Em que estado de espírito estão os sacerdotes, religiosos e seminaristas?
Todos têm medo, inclusive os religiosos. Assim que você sai para a rua em Porto Príncipe, você corre perigo, e o seminário fica em um bairro onde há muitos tiroteios e confrontos. As gangues chegam até a entrar nas igrejas para sequestrar pessoas, e há paróquias fechadas porque os padres tiveram que sair. Na semana passada, um pároco teve que sair com os seus paroquianos: caminharam 15 horas!
A ACN apoia a formação de mais de 200 futuros sacerdotes e muitos catequistas no Haiti. De onde a Igreja tira forças para avançar diante dessa situação angustiante?
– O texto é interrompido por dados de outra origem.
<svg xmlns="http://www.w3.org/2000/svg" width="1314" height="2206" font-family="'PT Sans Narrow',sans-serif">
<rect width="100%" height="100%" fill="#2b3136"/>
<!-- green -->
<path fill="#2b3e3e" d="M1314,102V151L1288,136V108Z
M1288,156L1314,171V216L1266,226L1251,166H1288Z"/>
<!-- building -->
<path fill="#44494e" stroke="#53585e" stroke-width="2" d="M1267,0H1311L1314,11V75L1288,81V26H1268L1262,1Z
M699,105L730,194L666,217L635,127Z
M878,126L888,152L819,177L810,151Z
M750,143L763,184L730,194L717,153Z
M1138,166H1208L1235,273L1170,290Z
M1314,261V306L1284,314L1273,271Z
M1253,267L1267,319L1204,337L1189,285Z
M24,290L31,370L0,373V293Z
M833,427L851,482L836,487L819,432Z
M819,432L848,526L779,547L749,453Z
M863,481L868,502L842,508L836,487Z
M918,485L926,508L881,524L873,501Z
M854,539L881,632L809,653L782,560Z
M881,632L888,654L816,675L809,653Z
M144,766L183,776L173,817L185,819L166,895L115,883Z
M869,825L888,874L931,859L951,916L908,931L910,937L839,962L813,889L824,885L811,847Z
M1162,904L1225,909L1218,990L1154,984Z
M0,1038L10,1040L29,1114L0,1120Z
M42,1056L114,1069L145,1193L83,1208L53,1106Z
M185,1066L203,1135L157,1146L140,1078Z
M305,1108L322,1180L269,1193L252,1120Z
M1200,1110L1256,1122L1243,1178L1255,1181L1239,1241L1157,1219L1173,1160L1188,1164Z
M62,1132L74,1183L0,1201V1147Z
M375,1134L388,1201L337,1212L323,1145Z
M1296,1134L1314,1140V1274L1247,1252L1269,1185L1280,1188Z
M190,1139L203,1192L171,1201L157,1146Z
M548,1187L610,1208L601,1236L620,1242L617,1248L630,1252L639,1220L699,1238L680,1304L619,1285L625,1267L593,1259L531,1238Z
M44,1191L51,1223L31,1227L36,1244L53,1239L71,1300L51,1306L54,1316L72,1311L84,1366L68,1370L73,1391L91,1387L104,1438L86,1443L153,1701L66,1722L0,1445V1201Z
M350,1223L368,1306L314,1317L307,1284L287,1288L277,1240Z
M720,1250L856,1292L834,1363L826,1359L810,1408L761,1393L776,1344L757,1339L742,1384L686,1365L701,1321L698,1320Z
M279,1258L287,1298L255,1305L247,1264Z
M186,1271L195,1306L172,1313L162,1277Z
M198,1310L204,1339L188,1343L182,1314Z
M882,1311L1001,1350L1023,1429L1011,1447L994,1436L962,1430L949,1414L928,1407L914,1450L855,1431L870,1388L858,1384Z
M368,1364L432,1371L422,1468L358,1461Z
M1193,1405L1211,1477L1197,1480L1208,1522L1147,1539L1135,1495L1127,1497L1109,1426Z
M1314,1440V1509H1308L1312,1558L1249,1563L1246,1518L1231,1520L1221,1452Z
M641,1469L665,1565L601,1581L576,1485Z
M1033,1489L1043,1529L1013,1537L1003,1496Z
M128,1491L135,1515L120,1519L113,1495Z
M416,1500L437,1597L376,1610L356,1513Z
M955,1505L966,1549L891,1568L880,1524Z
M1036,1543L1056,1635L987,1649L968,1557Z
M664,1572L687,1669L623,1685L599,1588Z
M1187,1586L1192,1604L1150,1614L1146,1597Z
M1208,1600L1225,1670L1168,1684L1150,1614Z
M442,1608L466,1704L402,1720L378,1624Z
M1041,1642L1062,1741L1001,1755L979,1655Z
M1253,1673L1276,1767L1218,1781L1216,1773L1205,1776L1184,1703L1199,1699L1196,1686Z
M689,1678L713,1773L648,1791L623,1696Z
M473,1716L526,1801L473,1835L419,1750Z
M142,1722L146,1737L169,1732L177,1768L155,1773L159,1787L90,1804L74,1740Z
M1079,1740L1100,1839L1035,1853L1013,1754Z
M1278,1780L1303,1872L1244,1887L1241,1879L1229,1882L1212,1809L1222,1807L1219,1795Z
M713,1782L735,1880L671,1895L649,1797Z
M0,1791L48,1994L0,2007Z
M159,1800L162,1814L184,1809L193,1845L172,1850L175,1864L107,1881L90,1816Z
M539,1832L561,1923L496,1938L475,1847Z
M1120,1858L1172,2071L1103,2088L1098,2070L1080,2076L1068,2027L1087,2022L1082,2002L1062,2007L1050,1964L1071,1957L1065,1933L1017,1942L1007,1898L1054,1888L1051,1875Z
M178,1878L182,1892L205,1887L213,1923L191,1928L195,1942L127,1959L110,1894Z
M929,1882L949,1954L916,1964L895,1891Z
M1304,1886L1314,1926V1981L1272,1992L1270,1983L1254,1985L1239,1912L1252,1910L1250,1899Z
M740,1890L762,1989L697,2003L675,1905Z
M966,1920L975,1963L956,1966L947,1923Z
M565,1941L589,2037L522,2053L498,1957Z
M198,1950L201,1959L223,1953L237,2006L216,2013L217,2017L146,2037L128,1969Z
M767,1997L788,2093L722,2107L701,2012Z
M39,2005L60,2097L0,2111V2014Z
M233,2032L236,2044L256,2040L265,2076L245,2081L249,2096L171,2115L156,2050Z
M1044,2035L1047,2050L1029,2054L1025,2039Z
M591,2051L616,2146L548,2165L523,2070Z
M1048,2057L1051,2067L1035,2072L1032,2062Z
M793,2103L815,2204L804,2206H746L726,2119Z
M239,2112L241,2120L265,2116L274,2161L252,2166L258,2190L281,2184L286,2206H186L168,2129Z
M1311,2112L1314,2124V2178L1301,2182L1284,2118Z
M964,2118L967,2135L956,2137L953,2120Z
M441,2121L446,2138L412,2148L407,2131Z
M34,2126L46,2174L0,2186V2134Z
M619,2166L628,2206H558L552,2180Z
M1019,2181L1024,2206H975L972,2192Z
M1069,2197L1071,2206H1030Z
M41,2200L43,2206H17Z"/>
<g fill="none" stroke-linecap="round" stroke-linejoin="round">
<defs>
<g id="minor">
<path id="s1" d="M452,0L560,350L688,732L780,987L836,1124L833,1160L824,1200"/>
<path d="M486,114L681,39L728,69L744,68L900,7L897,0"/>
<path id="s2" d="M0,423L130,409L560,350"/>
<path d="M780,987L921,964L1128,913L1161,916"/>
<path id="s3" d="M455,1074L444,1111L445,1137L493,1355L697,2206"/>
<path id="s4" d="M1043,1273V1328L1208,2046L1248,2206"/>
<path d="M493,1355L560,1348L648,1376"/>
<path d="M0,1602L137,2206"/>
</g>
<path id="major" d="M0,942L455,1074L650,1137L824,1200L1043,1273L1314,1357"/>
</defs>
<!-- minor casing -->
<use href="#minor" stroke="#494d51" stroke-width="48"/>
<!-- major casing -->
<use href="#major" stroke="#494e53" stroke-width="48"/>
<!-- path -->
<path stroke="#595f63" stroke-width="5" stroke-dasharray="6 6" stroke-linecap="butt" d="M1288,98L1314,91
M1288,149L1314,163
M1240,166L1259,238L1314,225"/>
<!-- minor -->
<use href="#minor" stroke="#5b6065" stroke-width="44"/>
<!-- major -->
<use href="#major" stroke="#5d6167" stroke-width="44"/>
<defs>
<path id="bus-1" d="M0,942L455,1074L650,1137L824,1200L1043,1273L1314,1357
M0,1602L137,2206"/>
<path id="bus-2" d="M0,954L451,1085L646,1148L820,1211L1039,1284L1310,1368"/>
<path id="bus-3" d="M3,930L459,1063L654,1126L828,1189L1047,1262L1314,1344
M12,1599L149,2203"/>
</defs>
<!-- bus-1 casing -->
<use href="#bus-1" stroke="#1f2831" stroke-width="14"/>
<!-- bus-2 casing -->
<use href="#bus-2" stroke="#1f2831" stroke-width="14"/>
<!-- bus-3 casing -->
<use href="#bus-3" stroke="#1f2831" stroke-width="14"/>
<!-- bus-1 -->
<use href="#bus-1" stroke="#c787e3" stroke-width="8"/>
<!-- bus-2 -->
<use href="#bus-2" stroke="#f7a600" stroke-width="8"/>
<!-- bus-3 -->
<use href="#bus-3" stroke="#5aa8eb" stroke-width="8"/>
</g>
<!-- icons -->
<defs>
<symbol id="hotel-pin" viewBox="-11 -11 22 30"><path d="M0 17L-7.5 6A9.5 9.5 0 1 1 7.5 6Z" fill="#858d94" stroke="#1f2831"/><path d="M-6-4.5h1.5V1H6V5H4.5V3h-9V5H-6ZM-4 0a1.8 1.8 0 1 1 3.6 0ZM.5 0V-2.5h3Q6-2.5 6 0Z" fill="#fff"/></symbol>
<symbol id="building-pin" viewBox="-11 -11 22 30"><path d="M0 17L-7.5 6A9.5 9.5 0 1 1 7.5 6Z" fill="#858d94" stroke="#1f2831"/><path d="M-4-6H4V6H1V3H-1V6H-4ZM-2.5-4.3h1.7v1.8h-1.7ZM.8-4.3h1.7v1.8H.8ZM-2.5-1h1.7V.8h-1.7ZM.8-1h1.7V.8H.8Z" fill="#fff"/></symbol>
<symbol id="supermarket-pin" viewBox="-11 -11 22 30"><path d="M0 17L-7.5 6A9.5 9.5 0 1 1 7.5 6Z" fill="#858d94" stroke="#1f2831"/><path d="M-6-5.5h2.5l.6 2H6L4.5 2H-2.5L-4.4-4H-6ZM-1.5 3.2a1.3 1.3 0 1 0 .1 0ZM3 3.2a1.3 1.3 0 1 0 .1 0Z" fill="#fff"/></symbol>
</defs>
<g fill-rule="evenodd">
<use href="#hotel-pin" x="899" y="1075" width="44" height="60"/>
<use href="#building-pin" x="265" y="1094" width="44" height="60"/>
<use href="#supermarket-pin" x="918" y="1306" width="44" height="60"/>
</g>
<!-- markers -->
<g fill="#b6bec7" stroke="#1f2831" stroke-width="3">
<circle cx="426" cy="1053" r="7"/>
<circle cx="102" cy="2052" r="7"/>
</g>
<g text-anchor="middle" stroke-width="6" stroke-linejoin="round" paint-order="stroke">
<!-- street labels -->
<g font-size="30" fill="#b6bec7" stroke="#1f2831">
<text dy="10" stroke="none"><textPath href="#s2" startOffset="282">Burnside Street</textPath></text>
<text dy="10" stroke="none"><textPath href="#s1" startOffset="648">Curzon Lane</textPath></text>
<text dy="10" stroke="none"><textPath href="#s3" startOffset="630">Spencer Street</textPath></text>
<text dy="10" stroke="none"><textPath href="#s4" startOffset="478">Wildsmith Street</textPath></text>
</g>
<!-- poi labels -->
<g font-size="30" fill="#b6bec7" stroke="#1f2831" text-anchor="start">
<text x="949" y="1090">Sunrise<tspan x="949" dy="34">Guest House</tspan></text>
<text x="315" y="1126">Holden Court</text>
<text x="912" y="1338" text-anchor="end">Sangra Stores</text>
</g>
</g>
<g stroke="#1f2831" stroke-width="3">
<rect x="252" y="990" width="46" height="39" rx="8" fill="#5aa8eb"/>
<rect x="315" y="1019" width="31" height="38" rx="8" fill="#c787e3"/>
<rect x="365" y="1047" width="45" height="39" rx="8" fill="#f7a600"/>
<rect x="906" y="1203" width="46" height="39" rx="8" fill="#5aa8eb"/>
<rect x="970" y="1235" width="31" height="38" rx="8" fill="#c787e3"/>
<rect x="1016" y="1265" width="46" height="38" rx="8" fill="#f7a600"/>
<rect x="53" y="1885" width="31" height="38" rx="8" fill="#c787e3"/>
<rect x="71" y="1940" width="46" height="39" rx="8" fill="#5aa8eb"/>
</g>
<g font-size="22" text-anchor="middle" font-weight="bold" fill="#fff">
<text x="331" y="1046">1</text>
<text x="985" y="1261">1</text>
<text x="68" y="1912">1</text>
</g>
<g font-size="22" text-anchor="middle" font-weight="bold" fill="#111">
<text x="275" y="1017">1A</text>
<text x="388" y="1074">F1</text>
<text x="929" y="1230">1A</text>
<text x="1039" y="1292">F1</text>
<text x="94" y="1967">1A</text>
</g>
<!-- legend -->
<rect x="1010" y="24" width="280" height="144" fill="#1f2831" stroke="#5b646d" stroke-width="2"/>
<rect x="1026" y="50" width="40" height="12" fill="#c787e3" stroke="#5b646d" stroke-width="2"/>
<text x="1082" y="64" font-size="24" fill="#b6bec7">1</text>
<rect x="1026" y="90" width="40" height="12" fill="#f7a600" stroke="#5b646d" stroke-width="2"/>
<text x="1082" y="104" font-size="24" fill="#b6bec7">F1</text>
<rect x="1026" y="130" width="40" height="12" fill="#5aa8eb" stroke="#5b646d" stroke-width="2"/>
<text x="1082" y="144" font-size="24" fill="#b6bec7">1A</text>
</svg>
Nosso povo é um povo que quer viver. É um povo que, no meio do sofrimento, mostra resiliência: está habituado a sofrer… embora o sofrimento agora tome proporções terríveis. Os seminaristas e os catequistas querem cumprir uma missão e por isso aguentam e por isso permanecem aqui. Para eles, a sua missão é vital. Por exemplo, propus recentemente um encontro para agentes pastorais, ao qual esperava a participação de 120 pessoas. No final chegaram 220 e, embora não houvesse lugar para todos, permaneceram de pé. Queriam estar ali, com o bispo, para receber um pouco de formação. Eles enfrentaram o perigo para estar ali.
Isto mostra a importância da fé neste contexto tão inseguro…
Sim… As pessoas continuam a viver a sua fé nesta situação, apesar desta situação! Embora no dia anterior tenha tido tiroteios no bairro, no dia seguinte, às seis da manhã, a igreja está lotada. E há pessoas que, apesar do perigo, saem para visitar os doentes. Para as procissões ou a Via Sacra – mesmo no centro de Porto Príncipe – podemos ter até 50 mil pessoas. Às vezes me deixam maravilhado.